As with all things Cuban, romance and melancholia are never far away, and Gallaraga teaming with Cepeda didn’t disappoint, with an agonizing duet of “Lagrimas Negras” that began with tender pleading before the band popped the gear of the ’57 roadster and cruised in overdrive on Calle Mercaderas with the rhythm and horns building up into a gurgling volcano and finally erupting into a hot lava of irresistible sounds. So infectious was the music that not only were the patrons dancing in the aisles, but they were grabbing the waiters as partners; how many times have you seen that?

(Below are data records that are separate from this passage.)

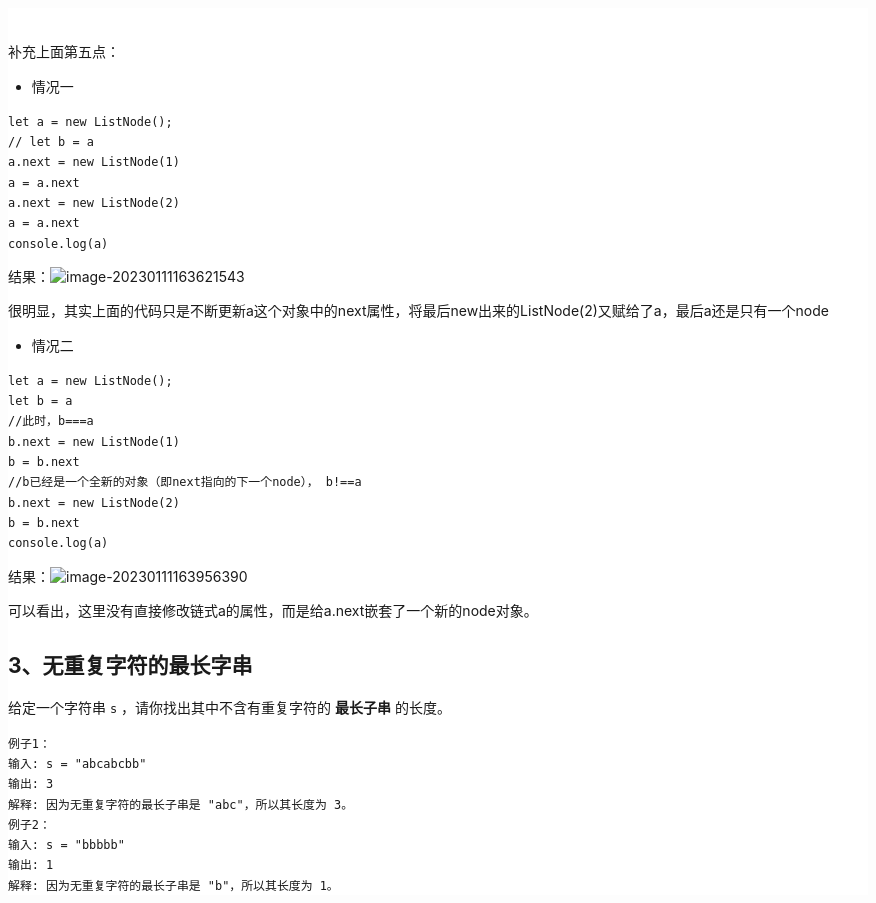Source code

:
 ```


```

补充上面第五点：

* 情况一

```
let a = new ListNode();
// let b = a
a.next = new ListNode(1)
a = a.next
a.next = new ListNode(2)
a = a.next
console.log(a)
```

结果：![image-20230111163621543](https://raw.githubusercontent.com/BiAJiii/imgsBed/main/imgs/202301111636119.png)

很明显，其实上面的代码只是不断更新a这个对象中的next属性，将最后new出来的ListNode(2)又赋给了a，最后a还是只有一个node



* 情况二

```
let a = new ListNode();
let b = a
//此时，b===a
b.next = new ListNode(1)
b = b.next
//b已经是一个全新的对象（即next指向的下一个node）， b!==a
b.next = new ListNode(2)
b = b.next
console.log(a)
```

结果：![image-20230111163956390](https://raw.githubusercontent.com/BiAJiii/imgsBed/main/imgs/202301111639562.png)

可以看出，这里没有直接修改链式a的属性，而是给a.next嵌套了一个新的node对象。





## 3、无重复字符的最长字串

给定一个字符串 `s` ，请你找出其中不含有重复字符的 **最长子串** 的长度。

```
例子1：
输入: s = "abcabcbb"
输出: 3 
解释: 因为无重复字符的最长子串是 "abc"，所以其长度为 3。
例子2：
输入: s = "bbbbb"
输出: 1
解释: 因为无重复字符的最长子串是 "b"，所以其长度为 1。
```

In order to let the audience catch its collective breath, Garcia let the band take five and joined his bongos with de Puerto’s bass and Almario’s clarinet for a richly traditional and buoyant “A Fin Te Vi.” The interplay brought sonic images of village life, percolating like a pot of Bustelo coffee.
Garcia also surprised the audience as he proved to be not only an impressive singer, but he even switched to piano for a handful of tunes, delivering a heartfelt recitative “The Angels Cried.” Educating the audience on the various styles of Cuban music like a seasoned music professor, Garcia had the band deliver a seductively old school pulse of “Mambo” with Lozano’s flighty flute as well as letting Cepeda sing with defiance over the relentless V8 engine of sound on “ Bemba Colora” and create a stampede like the Bull Run at Pamplona on “Guajira Cine Son.” By the time Garcia and the CIneSon Allstars closed out with “Lindo Yambu,” you had to wonder if the famous actor is more comfortable in front of a camera or behind the congas and cowbell.